Blogged by @cakedupdrippedout

New Orleans is mourning the death of one of bounce music’s most iconic figures, “Josephine Johnny” Watson.

The hip-hop pioneer learned he had colon cancer in 2015. On Friday, December 31st, he passed away in his Houston, Texas home after suffering a fatal blood clot. He was just 45-years-old.

Growing up, Johnny attended McDonogh 36 Elementary and Booker T. Washington Senior High. After high school, he began making cassette tapes with his mixes and showcased his talents at local open-mic nights. During a 1998 party, Johnny rapped what came to be known as “They Want Josephine Johnny” on the spot, causing the crowd to go wild. DJ Jubilee, another beloved figure in the New Orleans music community, taped Johnny’s performance and mixed the record, skyrocketing it to a local staple at gatherings and nightclubs. By 2000, Johnny signed a deal with Jam Tight Records, an independent label in Baton Rouge, and dropped the album, “Trouble Will Find You,” which contained his next big song, “Workin’ Wit’ Sumthin.'”

Johnny was also famous for his “shake-a-leg dance” that swept the city in the 90s.

Johnny would demonstrate the moves on stage during his performances as an excited crowd was eager to jig right along with him.

“Now, walk like a model. Now show ’em how to wobble. Shake a leg with it, shake a leg with it. Do the Johnny in the air,” Johnny would rap time and time again in nightclubs across the region.

Johnny’s dance moves were so infectious that world-renowned superstar Beyoncé Knowles-Carter performed it during a performance of her record “Crazy In Love” alongside her husband, Jay-Z. NFL pro’s with the New Orleans Saints, including Joe Horn and Reggie Wayne, have famously put their own spin on Johnny’s moves when scoring a touchdown.

“For guys who were too cool to dance, Johnny made it too cool for them not to dance,” his niece shared.

While Johnny was steeped in bounce culture, his records stood out for the peculiar vocal intonations he used.

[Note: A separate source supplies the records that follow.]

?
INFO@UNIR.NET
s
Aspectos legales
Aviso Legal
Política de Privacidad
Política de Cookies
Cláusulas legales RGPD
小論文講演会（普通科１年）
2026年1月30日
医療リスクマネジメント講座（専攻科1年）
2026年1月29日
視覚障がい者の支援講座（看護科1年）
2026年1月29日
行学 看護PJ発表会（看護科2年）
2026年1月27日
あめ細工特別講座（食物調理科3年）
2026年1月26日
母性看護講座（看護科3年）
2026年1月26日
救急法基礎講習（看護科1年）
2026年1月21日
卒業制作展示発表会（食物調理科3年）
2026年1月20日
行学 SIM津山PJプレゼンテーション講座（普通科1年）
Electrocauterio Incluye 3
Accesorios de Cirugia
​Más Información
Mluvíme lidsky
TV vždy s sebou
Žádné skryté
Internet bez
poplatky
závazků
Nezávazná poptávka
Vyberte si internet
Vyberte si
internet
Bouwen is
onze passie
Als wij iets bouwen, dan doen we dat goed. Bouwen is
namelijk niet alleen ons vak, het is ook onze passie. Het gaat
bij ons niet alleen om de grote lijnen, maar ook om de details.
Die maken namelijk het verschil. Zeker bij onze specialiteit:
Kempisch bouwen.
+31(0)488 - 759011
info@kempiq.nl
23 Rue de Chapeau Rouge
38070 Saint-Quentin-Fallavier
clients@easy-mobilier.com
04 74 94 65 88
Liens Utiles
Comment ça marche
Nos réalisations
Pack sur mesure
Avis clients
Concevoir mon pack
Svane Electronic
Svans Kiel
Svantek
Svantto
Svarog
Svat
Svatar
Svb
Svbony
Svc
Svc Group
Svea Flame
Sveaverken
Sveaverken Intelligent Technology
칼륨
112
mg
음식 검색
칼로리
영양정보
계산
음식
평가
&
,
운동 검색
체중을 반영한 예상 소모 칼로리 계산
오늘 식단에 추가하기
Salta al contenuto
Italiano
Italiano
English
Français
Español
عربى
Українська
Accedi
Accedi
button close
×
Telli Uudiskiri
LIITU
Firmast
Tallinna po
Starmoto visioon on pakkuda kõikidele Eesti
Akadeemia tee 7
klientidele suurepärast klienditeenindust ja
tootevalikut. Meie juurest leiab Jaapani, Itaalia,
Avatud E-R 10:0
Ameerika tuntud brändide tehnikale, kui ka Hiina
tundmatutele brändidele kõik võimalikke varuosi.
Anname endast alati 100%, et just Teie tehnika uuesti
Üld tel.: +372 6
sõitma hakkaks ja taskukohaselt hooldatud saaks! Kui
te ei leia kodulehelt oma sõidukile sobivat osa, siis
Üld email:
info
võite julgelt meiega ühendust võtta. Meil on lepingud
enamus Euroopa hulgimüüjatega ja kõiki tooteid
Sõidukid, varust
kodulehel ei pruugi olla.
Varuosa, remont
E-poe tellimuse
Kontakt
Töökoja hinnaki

In a sense, his style could be compared to rap MC Doug E Fresh, who also possessed the ability to create unique sound blends with his voice that could not be imitated.

Despite a successful music career, Johnny had his fair share of troubles, including incarcerations and even a bout with homelessness. Nevertheless, the people of New Orleans never turned their backs on him nor his music, which has carried the city through some of its most difficult times.

“I took bits and pieces of him, put it into my beat machine, mixed it down, and it just went viral. We were still jamming to it at Katrina time in 2005,” said DJ Money Fresh.

Following the devastating news, fans and loved ones hosted a balloon release at Josephine and Liberty streets to commemorate the life of the man behind other popular singles “Classic” and “Shorty In That Thong.”

A GoFundMe account has been established to help cover funeral costs for the beloved performer.